Document section

_ _ _ _ _

/sparkwarc

Load WARC files into Apache Spark with sparklyr

Primary LanguageWebAssembly

sparkwarc - WARC files in sparklyr

Install

Install using with:

devtools::install_github("javierluraschi/sparkwarc")

Intro

The following example loads a very small subset of a WARC file from Common Crawl, a nonprofit 501 organization that crawls the web and freely provides its archives and datasets to the public.

library(sparkwarc)
library(sparklyr)
library(DBI)
library(dplyr)
sc <- spark_connect(master = "local")
## * Using Spark: 2.1.0
spark_read_warc(
  sc,
  "warc",
  system.file("samples/sample.warc.gz", package = "sparkwarc"),
  repartition = 8)
SELECT count(value)
FROM WARC
WHERE length(regexp_extract(value, '<html', 0)) > 0
count(value)
6
cc_regex <- function(ops) {
  ops %>%
    filter(regval != "") %>%
    group_by(regval) %>%
    summarize(count = n()) %>%
    arrange(desc(count)) %>%
    head(100)

_ _ _ _ _

Stored records
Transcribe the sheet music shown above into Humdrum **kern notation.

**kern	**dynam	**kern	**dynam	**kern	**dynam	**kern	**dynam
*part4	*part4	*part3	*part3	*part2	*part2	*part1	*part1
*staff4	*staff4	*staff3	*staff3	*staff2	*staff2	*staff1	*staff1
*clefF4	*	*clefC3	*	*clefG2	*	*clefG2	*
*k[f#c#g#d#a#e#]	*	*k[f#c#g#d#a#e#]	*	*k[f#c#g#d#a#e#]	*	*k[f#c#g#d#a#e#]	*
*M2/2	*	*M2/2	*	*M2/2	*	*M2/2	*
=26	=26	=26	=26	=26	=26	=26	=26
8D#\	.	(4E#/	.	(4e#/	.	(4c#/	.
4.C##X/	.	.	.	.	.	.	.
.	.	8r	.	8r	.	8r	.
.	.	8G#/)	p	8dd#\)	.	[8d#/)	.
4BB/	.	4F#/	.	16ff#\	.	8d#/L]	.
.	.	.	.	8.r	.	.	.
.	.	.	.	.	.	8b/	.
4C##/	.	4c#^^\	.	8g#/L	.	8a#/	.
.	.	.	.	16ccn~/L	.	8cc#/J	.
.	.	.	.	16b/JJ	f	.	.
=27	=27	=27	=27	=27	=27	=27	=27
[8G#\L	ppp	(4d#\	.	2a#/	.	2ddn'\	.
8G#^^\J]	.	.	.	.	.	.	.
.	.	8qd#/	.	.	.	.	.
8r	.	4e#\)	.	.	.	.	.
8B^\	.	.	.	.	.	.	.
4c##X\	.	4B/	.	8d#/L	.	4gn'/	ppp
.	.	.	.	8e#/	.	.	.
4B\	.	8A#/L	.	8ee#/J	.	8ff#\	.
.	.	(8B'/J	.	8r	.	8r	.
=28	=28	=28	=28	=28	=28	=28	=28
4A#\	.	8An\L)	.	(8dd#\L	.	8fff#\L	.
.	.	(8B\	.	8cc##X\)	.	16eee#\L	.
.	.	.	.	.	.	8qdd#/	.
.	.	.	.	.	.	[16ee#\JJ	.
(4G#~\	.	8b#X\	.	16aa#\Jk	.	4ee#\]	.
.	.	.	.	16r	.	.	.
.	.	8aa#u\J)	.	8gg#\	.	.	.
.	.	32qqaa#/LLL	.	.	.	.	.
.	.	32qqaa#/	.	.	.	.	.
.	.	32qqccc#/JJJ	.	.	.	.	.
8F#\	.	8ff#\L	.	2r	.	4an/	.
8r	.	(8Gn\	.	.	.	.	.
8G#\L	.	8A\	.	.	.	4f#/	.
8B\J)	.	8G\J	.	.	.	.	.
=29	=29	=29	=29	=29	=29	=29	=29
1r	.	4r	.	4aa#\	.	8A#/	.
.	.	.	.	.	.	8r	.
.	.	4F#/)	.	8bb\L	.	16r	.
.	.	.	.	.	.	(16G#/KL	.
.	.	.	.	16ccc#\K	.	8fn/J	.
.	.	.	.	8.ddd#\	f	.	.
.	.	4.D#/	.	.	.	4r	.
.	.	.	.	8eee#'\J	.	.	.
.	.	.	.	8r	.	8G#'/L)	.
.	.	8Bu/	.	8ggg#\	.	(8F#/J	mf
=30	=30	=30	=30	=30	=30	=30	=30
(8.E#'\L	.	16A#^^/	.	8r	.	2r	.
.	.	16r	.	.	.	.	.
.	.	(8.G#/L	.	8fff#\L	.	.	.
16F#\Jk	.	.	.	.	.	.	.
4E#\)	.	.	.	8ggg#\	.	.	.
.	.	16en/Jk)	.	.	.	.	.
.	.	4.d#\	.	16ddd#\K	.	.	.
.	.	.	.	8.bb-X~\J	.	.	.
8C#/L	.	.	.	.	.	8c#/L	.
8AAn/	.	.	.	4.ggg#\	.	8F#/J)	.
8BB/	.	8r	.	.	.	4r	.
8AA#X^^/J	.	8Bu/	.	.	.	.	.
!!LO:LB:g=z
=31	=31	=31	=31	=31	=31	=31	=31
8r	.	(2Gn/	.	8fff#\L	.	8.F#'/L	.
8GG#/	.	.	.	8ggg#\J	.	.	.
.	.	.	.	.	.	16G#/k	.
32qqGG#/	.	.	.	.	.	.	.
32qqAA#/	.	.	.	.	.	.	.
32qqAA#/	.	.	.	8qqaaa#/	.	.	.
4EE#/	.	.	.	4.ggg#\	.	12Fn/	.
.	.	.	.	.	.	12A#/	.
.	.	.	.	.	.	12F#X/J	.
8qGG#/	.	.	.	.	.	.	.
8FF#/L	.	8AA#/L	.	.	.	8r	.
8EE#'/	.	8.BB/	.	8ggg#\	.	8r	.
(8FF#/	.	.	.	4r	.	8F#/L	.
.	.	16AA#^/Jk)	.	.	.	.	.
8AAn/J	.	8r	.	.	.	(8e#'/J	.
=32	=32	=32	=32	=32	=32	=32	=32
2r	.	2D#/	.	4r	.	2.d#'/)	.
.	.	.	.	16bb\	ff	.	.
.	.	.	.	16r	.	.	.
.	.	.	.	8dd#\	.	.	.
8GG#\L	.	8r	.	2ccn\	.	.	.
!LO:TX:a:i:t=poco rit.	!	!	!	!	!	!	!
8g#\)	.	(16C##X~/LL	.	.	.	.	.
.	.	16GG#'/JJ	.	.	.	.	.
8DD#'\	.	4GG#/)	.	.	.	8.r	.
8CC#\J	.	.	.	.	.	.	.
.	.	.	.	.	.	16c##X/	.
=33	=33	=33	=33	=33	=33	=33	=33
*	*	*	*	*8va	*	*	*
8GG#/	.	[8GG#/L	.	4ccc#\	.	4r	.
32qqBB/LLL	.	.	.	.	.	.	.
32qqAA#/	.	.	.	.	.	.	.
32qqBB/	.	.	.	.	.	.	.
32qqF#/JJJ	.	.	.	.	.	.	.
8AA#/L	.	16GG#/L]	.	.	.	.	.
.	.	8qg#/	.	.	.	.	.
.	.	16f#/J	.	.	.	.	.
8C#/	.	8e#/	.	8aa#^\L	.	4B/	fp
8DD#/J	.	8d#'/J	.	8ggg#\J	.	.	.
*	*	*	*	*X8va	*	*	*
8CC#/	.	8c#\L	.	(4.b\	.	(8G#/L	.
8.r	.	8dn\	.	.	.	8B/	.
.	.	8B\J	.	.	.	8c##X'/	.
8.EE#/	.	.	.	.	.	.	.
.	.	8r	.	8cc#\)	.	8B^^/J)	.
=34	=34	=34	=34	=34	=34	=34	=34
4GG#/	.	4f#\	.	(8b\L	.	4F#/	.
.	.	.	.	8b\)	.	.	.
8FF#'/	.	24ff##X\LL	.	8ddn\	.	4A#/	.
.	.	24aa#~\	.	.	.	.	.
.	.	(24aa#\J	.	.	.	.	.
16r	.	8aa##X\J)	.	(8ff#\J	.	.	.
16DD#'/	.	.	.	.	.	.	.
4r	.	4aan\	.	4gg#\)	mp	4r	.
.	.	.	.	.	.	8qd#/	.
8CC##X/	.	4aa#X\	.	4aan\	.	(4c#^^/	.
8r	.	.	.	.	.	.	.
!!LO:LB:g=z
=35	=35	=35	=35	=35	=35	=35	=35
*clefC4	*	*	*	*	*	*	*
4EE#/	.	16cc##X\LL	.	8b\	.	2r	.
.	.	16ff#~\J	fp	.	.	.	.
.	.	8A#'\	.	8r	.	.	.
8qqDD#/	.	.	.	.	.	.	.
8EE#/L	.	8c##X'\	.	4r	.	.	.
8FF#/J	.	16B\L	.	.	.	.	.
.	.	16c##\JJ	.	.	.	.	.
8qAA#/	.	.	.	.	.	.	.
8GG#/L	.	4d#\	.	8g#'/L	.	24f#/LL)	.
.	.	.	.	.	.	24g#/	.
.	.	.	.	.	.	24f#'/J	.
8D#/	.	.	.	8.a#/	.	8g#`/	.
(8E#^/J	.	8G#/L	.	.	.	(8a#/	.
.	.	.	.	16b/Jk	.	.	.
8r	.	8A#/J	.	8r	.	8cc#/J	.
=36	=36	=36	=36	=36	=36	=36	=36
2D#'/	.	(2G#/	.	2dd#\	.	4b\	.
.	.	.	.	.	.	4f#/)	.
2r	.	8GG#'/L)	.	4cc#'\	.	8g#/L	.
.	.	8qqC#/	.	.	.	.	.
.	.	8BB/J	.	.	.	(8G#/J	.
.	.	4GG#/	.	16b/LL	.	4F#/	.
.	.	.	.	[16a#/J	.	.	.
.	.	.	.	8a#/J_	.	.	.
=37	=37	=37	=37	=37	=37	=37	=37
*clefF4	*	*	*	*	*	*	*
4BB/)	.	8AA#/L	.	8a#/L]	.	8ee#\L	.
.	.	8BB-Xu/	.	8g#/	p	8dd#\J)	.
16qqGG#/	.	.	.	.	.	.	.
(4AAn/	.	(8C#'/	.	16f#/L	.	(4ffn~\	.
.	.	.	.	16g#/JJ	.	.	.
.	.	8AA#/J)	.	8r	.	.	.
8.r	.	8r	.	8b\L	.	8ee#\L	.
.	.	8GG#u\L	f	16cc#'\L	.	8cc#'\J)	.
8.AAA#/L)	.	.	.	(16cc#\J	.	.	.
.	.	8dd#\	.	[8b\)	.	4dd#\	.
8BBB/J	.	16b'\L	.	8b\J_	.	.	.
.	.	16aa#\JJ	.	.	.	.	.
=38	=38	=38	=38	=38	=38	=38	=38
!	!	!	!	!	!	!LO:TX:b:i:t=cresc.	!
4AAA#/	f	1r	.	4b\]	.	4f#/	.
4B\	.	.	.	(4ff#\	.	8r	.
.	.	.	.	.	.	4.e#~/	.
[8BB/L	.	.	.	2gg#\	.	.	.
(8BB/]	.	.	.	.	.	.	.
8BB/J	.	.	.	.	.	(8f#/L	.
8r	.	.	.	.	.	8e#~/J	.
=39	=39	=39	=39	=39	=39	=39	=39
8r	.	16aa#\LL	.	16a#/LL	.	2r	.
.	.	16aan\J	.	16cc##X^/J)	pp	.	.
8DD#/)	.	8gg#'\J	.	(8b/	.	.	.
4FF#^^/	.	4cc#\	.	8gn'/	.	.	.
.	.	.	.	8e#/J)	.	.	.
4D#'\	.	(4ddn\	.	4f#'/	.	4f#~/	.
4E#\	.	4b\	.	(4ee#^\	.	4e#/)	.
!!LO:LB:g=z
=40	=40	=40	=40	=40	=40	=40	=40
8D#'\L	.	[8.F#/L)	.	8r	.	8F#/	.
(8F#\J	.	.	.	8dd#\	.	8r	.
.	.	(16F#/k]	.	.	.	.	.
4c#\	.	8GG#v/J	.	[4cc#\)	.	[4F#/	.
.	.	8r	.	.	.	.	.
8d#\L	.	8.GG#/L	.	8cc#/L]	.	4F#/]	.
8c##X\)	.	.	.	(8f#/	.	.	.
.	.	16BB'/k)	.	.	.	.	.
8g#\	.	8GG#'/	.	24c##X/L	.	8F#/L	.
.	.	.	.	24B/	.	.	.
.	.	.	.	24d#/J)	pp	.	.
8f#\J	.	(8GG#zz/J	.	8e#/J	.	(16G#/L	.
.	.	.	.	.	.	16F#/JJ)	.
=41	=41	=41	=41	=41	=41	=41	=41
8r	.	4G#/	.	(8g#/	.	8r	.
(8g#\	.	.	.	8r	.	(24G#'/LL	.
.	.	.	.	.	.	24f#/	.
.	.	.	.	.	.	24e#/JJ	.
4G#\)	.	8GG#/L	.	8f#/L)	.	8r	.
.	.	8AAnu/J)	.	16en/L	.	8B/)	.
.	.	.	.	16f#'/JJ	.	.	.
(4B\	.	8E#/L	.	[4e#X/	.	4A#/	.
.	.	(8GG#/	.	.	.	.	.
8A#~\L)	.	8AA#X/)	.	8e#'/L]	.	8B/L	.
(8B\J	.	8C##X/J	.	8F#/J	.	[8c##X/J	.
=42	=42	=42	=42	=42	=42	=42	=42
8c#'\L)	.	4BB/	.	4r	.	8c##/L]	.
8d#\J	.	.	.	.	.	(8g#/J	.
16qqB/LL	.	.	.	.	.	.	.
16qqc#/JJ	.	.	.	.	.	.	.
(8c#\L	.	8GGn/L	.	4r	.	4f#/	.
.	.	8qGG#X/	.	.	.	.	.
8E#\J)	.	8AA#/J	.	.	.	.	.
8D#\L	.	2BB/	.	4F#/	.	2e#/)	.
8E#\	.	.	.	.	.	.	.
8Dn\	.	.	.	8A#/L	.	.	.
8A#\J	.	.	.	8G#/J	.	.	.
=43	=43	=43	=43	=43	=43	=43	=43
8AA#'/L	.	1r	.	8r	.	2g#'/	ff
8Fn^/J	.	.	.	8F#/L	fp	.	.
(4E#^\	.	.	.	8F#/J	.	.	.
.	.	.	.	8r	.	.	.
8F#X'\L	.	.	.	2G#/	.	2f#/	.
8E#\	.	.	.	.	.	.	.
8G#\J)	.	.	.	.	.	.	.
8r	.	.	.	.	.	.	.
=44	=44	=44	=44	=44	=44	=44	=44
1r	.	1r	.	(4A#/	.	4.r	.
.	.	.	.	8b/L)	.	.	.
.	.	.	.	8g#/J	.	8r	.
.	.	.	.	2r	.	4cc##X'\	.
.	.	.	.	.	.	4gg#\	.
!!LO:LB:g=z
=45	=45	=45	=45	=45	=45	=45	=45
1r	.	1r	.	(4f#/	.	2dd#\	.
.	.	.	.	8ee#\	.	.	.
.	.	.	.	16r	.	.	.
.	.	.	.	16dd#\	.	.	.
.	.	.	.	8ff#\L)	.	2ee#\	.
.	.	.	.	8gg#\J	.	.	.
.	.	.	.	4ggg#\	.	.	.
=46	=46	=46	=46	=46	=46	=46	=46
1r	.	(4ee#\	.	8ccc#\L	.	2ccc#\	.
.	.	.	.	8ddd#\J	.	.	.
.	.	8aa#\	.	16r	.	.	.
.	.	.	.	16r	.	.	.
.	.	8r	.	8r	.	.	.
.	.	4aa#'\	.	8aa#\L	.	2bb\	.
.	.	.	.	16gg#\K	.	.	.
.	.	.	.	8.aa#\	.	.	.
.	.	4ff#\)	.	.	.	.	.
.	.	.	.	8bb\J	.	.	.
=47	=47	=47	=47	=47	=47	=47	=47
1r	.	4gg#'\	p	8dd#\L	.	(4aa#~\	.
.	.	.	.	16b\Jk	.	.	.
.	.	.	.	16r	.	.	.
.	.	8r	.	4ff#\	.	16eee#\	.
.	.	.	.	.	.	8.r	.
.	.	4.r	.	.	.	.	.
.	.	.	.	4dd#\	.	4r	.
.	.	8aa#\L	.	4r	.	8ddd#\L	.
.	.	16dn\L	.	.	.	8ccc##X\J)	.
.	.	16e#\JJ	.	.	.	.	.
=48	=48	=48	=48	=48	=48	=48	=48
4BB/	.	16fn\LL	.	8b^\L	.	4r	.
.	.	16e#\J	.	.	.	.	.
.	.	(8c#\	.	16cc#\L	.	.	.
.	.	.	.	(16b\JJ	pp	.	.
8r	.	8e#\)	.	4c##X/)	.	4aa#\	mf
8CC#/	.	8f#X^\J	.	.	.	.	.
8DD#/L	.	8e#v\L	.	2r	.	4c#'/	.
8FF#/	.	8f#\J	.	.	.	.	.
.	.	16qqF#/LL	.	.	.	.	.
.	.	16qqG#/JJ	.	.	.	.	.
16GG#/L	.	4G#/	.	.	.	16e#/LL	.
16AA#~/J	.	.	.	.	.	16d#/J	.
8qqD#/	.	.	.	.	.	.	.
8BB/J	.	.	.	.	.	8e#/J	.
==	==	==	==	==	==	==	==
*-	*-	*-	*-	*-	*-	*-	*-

_ _ _ _ _

Directives
**a)** Say whether each statement agrees with the sparkwarc page, answering yes or no and quoting the words that decide it. (i) The package is installed from GitHub with devtools. (ii) The example connects Spark to a remote cluster. (iii) The sample WARC file is read with repartition set to 4.
**b)** List every package that the example on the sparkwarc page loads with library().
The rows come from a different source than the sparkwarc page.

Solutions below
**a)**
(i) Yes: "devtools::install_github("javierluraschi/sparkwarc")"
(ii) No: "sc <- spark_connect(master = "local")"
(iii) No: "repartition = 8)"

**b)** sparkwarc, sparklyr, DBI, dplyr